David Cameron's Conservative Party will announce benefit reforms today which are predicted to affect 400,000 EU workers who are currently living and working in the UK. New rules will stop EU migrants claiming in-work social benefits, including some tax-credits and access to social housing.
The new measures will also allow the state to remove migrants from the UK after 6 months if they have not found work. It also restricts the rights of migrants to bring their family members to the UK, and stops them claiming child benefit and other tax credits for children who are living outside of the UK.
Other provisions put longer banning-orders on people who have previously been thrown-out of the UK for begging or engaging in fraudulent activities. The process of deporting migrants who are convicted criminals will also be sped-up.

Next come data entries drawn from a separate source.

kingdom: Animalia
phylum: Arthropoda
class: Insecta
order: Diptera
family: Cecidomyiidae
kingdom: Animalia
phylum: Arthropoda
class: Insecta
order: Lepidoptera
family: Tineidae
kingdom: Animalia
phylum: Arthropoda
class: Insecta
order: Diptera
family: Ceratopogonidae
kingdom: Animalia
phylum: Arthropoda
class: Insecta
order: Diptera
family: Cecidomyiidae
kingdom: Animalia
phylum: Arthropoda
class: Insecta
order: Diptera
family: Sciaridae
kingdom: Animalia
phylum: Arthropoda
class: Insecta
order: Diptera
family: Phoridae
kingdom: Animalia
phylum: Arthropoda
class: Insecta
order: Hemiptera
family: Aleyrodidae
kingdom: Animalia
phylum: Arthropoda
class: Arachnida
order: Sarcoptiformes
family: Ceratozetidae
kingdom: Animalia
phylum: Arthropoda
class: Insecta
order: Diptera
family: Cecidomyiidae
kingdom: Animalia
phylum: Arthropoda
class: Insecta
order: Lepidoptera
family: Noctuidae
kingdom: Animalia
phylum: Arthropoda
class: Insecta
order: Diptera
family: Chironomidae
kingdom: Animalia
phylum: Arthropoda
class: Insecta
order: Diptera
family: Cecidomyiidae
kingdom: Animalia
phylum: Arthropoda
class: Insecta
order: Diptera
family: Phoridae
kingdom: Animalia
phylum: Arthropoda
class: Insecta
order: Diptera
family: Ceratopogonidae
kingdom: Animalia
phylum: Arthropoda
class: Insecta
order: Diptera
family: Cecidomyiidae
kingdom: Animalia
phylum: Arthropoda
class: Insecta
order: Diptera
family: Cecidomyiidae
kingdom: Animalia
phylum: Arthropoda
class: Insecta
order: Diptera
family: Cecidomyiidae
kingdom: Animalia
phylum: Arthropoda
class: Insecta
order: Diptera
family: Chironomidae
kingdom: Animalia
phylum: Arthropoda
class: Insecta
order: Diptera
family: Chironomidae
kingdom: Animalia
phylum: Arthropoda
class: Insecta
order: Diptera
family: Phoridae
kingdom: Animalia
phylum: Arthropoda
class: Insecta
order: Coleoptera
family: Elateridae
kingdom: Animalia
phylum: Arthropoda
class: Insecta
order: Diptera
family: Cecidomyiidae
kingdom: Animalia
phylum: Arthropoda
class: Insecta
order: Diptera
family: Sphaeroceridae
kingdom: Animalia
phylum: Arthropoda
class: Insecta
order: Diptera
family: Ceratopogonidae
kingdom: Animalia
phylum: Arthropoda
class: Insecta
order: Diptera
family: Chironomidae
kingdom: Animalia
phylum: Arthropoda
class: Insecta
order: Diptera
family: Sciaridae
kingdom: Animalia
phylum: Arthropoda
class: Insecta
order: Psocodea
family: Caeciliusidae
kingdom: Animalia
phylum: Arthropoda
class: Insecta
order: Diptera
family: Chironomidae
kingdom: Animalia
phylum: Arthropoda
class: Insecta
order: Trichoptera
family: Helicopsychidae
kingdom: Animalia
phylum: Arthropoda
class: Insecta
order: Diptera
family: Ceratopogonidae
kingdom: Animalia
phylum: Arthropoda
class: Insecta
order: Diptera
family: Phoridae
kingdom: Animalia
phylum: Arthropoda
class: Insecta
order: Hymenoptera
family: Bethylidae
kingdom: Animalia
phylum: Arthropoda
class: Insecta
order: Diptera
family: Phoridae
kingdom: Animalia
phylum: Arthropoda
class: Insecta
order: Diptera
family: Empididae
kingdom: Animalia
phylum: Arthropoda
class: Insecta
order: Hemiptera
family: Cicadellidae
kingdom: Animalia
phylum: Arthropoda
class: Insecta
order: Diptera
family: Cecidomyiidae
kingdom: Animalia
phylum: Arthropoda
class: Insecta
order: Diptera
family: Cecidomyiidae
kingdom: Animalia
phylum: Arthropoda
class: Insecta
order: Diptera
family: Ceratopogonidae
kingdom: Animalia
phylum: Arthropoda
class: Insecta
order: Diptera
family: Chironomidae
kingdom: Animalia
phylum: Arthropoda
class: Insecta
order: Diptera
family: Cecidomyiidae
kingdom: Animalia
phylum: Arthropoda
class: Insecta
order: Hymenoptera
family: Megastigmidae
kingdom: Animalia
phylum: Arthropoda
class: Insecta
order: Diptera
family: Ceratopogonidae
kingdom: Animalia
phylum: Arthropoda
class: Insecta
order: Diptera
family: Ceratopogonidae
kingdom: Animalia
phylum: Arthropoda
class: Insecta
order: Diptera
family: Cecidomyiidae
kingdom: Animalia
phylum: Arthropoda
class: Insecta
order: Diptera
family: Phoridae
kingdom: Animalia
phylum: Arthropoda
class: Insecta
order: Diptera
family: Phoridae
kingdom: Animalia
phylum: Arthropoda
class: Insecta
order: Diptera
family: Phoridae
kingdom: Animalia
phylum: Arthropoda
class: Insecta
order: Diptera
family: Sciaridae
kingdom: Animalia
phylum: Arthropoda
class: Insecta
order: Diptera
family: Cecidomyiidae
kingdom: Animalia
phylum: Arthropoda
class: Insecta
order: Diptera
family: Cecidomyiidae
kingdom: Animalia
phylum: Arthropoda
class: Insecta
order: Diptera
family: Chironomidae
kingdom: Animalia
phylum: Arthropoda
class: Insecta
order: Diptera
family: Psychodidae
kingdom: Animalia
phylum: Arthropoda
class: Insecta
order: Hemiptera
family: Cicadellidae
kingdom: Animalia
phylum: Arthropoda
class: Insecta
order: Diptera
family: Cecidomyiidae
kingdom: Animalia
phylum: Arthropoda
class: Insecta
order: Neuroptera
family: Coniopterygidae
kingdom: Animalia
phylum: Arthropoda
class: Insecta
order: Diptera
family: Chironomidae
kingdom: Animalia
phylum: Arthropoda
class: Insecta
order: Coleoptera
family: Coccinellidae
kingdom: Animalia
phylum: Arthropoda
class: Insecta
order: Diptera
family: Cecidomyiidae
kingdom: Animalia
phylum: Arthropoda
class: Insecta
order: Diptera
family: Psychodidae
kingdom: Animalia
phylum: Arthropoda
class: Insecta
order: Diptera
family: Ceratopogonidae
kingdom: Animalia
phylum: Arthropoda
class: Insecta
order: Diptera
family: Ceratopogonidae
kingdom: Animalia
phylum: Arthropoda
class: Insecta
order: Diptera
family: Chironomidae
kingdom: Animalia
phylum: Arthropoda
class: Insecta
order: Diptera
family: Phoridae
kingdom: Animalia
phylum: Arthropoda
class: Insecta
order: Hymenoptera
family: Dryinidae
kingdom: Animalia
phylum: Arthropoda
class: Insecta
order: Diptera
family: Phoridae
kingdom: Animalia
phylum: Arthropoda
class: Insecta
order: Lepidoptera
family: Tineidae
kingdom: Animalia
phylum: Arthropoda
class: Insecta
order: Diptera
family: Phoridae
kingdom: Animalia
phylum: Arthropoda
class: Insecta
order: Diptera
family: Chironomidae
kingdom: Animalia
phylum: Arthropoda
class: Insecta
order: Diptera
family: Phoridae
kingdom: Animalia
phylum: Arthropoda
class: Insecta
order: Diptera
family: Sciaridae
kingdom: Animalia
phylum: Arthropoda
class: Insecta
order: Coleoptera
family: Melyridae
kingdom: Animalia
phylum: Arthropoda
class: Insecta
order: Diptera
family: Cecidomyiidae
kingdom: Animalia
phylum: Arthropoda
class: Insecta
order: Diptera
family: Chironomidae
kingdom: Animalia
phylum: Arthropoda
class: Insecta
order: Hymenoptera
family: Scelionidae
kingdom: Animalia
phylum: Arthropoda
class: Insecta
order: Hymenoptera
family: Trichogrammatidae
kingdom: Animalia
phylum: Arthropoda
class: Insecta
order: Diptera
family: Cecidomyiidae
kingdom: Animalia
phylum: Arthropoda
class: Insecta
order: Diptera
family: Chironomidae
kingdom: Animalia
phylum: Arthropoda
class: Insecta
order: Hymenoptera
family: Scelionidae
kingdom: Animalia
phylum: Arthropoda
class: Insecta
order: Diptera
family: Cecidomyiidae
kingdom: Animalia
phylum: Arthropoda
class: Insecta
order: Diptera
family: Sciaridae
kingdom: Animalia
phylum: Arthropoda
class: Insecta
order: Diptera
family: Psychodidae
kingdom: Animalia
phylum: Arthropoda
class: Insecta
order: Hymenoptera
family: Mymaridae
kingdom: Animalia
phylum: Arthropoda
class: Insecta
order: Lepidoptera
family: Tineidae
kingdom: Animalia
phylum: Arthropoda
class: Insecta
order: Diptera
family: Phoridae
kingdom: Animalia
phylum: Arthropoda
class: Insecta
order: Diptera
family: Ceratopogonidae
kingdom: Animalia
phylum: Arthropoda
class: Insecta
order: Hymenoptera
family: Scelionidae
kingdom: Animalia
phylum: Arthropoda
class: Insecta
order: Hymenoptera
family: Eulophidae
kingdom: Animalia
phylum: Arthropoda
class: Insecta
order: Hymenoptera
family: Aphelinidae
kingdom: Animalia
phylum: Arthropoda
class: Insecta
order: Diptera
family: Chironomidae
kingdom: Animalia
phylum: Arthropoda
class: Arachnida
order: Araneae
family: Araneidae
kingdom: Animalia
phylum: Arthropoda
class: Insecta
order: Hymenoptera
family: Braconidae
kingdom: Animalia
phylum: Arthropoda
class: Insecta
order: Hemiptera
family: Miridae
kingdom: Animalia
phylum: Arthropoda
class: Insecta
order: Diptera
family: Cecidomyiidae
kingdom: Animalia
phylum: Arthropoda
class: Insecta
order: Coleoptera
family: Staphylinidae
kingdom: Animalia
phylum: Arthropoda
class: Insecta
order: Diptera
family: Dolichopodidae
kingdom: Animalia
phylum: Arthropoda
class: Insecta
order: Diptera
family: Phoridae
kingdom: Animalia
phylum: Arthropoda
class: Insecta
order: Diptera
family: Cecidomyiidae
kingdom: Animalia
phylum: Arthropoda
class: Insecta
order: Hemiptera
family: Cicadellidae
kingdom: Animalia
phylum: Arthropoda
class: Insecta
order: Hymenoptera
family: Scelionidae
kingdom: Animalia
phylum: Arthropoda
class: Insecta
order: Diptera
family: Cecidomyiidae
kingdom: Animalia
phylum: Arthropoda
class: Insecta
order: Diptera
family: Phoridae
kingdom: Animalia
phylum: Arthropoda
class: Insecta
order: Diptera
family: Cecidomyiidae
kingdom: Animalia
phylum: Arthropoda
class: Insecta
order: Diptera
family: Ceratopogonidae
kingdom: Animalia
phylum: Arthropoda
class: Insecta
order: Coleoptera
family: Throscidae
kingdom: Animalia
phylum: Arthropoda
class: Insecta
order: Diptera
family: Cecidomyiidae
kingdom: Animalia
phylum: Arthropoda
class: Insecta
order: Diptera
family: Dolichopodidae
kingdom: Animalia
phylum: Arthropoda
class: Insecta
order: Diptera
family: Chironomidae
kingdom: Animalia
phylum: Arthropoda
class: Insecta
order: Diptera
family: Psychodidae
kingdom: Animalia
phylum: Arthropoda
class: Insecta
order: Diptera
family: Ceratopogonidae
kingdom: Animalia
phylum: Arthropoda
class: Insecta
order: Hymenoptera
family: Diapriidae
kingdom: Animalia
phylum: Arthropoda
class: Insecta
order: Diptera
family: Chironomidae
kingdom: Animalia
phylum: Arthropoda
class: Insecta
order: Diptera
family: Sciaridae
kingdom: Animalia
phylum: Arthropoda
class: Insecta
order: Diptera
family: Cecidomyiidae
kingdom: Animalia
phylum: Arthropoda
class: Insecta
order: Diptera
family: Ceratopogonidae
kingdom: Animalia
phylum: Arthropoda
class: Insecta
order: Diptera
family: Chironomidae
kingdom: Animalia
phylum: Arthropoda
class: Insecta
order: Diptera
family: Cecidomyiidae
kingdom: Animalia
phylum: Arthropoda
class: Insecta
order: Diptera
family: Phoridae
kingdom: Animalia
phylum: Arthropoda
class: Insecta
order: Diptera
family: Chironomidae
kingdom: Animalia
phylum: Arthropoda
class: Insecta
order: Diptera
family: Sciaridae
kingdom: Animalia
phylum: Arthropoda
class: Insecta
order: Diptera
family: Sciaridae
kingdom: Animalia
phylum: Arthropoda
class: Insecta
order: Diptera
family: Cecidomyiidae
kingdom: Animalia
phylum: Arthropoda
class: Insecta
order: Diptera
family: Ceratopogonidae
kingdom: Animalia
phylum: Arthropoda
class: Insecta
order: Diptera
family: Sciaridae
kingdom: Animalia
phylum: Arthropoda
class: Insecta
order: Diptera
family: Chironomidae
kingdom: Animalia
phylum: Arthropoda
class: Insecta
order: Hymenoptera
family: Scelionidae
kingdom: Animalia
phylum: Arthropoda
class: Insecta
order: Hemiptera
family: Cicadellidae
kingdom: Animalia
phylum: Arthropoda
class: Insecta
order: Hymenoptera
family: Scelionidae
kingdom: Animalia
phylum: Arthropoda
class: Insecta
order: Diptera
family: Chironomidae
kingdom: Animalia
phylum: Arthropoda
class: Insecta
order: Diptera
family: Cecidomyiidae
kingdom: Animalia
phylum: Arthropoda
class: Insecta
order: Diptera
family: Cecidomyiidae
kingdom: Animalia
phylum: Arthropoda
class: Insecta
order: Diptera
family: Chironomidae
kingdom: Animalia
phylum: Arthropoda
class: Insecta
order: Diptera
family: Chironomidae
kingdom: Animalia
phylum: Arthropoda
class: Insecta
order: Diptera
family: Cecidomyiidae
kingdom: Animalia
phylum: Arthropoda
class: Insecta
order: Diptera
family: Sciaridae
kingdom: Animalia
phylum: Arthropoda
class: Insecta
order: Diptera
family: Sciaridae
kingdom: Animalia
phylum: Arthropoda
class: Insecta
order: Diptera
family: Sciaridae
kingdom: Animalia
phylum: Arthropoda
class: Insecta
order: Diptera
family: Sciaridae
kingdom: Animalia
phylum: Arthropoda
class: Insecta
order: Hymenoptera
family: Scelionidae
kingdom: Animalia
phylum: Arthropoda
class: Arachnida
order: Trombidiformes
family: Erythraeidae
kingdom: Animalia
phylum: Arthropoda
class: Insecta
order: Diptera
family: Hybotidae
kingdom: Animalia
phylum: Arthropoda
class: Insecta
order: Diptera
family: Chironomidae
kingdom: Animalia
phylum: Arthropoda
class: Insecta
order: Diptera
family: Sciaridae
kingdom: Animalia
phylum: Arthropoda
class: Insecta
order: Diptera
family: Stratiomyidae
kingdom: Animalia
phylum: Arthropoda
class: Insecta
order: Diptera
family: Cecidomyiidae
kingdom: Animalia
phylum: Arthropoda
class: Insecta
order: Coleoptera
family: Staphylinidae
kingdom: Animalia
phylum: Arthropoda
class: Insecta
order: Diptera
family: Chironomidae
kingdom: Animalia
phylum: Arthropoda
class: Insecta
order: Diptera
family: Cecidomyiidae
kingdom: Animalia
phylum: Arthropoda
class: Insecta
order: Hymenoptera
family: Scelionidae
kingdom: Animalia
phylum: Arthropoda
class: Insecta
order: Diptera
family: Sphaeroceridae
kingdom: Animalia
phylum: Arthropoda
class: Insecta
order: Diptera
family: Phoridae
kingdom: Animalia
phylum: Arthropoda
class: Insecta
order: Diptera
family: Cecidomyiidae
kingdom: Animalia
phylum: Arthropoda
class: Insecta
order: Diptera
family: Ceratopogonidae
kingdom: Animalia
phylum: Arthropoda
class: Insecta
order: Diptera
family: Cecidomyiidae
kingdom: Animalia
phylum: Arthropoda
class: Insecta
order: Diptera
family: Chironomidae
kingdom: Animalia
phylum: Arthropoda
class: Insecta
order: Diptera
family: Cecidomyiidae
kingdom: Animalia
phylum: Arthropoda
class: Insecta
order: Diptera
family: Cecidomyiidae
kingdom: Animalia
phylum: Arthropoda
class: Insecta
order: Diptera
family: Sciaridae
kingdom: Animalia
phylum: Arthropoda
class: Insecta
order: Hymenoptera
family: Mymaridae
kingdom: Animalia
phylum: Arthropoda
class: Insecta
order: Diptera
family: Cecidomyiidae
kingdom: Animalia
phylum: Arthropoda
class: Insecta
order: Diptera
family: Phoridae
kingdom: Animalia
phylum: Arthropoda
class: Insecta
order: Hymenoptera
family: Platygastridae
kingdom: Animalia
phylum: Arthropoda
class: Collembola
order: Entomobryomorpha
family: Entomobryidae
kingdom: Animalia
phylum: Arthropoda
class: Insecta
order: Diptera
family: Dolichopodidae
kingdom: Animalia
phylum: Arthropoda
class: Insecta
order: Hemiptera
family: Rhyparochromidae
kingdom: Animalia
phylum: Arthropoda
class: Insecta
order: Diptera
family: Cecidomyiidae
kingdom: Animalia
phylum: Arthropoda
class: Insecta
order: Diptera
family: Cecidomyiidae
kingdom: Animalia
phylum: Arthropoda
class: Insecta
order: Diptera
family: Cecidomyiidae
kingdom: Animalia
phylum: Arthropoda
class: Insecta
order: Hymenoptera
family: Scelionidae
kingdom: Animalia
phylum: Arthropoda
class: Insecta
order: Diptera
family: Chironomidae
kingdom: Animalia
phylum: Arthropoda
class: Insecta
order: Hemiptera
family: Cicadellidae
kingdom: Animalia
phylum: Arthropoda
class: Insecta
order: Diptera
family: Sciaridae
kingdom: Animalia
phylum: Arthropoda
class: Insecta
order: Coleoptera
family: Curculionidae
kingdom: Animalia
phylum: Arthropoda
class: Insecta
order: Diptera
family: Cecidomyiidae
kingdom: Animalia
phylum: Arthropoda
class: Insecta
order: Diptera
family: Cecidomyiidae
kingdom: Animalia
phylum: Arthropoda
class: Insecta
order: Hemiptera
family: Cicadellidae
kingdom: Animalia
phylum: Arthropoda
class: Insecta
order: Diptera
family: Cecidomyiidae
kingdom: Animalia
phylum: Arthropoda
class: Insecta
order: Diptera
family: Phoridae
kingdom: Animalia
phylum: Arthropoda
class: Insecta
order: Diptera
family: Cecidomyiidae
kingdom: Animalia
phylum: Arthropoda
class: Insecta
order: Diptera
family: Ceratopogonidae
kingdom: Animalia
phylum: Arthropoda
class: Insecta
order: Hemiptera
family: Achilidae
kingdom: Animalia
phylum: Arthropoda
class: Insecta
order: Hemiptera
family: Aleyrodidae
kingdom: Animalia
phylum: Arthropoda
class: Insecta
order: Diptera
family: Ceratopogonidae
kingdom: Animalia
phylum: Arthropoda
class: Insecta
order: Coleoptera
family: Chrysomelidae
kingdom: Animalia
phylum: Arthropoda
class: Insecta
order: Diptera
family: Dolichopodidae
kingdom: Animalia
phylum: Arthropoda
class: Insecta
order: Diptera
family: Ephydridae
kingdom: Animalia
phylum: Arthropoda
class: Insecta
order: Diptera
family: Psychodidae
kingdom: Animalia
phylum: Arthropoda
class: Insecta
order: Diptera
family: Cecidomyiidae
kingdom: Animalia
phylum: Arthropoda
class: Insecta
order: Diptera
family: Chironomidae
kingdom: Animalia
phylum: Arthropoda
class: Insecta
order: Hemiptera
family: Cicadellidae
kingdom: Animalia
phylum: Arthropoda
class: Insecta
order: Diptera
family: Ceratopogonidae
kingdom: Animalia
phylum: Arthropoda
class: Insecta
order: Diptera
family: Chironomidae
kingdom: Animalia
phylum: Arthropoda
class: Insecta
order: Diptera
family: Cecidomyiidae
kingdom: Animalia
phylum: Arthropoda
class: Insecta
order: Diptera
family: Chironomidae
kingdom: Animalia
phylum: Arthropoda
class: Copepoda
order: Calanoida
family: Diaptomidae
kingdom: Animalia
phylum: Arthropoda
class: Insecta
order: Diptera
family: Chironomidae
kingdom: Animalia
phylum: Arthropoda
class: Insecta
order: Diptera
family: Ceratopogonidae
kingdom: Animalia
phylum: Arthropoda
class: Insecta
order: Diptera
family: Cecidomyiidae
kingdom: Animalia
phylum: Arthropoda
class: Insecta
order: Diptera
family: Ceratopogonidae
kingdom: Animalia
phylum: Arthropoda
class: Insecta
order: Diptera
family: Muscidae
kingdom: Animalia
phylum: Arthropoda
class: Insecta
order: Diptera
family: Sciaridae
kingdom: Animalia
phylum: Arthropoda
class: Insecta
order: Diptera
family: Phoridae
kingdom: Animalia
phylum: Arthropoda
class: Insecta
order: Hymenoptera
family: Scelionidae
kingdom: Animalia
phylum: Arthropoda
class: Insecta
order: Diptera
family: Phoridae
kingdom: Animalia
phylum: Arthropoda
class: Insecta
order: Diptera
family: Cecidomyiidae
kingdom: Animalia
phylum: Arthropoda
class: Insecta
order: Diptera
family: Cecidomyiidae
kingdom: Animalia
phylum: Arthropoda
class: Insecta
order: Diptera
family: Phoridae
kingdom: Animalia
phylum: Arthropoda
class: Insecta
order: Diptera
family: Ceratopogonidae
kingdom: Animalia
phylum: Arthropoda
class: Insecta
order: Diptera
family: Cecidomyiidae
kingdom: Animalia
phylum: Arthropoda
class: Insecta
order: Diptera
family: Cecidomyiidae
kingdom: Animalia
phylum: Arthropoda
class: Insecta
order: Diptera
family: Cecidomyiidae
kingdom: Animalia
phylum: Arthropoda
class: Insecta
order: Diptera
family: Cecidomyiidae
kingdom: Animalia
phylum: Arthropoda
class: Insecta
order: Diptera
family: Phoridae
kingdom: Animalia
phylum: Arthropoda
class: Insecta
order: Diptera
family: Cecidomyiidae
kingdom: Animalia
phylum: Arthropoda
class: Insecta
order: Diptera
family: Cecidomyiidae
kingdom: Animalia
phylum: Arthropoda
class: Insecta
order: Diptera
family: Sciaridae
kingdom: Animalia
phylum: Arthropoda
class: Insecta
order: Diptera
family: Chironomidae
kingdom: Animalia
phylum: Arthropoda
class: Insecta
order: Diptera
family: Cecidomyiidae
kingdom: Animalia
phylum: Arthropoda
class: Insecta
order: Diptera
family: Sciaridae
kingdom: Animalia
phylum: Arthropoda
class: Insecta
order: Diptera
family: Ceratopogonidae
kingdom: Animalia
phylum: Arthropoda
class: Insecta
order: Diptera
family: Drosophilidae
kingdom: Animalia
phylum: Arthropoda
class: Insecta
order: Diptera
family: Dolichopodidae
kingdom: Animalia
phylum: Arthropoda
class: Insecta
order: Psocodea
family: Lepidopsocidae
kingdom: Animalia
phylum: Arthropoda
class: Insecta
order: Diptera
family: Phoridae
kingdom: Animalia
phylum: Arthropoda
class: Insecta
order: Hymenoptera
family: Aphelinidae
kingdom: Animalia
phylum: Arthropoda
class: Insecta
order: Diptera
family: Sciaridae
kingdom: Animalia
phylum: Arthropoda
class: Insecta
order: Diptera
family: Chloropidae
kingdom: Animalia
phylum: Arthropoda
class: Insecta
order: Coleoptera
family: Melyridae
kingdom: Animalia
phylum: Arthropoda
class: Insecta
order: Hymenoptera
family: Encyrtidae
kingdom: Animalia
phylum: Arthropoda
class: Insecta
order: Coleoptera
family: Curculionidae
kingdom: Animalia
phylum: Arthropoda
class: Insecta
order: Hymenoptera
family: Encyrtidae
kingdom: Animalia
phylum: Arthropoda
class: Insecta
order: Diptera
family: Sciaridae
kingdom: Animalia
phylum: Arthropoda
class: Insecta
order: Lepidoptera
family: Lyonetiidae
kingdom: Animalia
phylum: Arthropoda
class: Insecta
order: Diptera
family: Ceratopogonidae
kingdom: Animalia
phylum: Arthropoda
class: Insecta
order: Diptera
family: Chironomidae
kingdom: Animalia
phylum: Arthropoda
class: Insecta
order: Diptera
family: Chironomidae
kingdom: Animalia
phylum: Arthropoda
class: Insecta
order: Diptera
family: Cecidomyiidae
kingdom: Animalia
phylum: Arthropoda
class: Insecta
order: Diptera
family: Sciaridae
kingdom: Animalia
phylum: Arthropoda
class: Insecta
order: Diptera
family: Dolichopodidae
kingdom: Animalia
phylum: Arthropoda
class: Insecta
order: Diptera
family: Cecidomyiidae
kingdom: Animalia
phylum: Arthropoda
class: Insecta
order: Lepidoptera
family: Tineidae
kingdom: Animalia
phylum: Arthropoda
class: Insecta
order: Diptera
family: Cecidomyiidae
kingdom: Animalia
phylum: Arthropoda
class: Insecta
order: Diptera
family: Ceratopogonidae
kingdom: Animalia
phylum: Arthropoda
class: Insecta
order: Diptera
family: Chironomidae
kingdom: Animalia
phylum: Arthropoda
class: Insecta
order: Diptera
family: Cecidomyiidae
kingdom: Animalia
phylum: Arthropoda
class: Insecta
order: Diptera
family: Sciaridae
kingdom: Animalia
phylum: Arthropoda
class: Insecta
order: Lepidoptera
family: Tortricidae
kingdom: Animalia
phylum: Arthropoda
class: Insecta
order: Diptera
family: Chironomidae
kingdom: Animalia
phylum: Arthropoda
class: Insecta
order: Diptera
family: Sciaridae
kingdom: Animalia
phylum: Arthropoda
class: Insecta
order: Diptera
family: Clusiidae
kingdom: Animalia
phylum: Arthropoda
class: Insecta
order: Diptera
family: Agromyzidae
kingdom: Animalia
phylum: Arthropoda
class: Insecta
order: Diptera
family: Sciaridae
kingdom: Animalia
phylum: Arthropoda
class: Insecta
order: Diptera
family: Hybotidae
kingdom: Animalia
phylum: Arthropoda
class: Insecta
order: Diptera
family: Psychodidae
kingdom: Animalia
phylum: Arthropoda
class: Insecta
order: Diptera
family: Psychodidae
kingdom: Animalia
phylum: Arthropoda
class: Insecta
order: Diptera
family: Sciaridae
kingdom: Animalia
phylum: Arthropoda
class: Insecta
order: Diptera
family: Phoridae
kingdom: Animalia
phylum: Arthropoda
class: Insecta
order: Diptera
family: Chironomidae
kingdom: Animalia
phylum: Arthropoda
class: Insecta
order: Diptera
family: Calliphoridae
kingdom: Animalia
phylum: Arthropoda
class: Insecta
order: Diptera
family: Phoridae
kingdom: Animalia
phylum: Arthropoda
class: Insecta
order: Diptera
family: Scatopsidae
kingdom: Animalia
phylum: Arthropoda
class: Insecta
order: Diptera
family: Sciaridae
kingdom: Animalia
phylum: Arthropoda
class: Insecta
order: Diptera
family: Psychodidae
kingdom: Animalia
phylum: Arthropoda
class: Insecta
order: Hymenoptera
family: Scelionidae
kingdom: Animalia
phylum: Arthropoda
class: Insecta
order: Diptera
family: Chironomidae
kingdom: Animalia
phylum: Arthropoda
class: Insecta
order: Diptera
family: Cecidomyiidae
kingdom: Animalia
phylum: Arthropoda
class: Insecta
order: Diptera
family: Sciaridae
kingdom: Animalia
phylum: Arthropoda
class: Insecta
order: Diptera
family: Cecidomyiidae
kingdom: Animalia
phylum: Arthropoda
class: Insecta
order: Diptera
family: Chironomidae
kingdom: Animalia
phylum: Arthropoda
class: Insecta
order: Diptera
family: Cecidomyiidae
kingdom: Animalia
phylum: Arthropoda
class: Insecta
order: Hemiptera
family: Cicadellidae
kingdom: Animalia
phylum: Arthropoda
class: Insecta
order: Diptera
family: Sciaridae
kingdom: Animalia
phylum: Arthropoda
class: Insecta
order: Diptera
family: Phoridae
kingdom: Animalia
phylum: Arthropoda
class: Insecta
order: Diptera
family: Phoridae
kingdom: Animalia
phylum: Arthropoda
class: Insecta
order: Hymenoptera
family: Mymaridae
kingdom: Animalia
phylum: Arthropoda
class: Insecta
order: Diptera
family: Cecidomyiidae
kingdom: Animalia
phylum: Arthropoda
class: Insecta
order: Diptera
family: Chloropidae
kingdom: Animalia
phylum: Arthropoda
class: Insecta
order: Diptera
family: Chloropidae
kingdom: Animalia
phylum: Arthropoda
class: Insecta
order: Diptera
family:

Net migration rose by 43 percent in the last year to 260,000. The Conservative Party promised in its 2010 election manifesto that the party would take steps to insure that net migration figures would "be tens of thousands a year, not hundreds of thousands."
While the new laws could put the UK in conflict with other EU states, Jean-Claude Juncker told The Financial Times that he believed that the measures would not go-against the EU's free-movement of labour rules, and that they would be introduced "without drama". Mr Cameron stopped short of introducing quotas, which would have been more likely to cause problems.
UKIP leader Nigel Farage dismissed the reforms, saying that: "It is a cynical attempt to kick the issue into the long grass until after the election."